If you're going to pull someone over to "reward" them for "doing the right thing," what is the purpose of running all of their information, which is the same as treating drivers as if they were suspected of doing something wrong?

"Recently, we've seen a lot of negative things about the police," the chief said. "I just wanted to do something that let the community see us doing something good and let us look for drivers doing good things."

That is true, and his intentions are likely good and admirable. But that doesn't hide the fact that these stops and subsequent background checks might not stand up in court if a good trial lawyer were to get wind of what's going on.

Endangers police as well

As The Daily Sheeple further reported:

"The confused and anxious motorists are not told the purpose of the traffic stop until the officer returns with the surprise gift – which is actually a species of Trojan Horse that permits the officer to sneak a peek at the driver's record without a legally valid reason. ...

"There is no such thing as an innocuous contact between a citizen and a police officer, especially when that contact involves a demand for identification and scrutiny of the citizen's background. In every contact with a citizen, a police officer treats the latter as a potential suspect and a threat to 'officer safety.'"
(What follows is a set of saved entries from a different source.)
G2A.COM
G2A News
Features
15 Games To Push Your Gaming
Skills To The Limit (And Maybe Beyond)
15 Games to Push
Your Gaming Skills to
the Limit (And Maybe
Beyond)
In fact, this additional contact with the public could actually put officers' lives in danger in ways that they otherwise would not have had to deal with. That helps explain why officers run plates and check license information when they make their public relations stops, but again, the fact that people are being stopped for not doing something wrong will present a legal problem for this police department that they may not be able to defend in court at some point.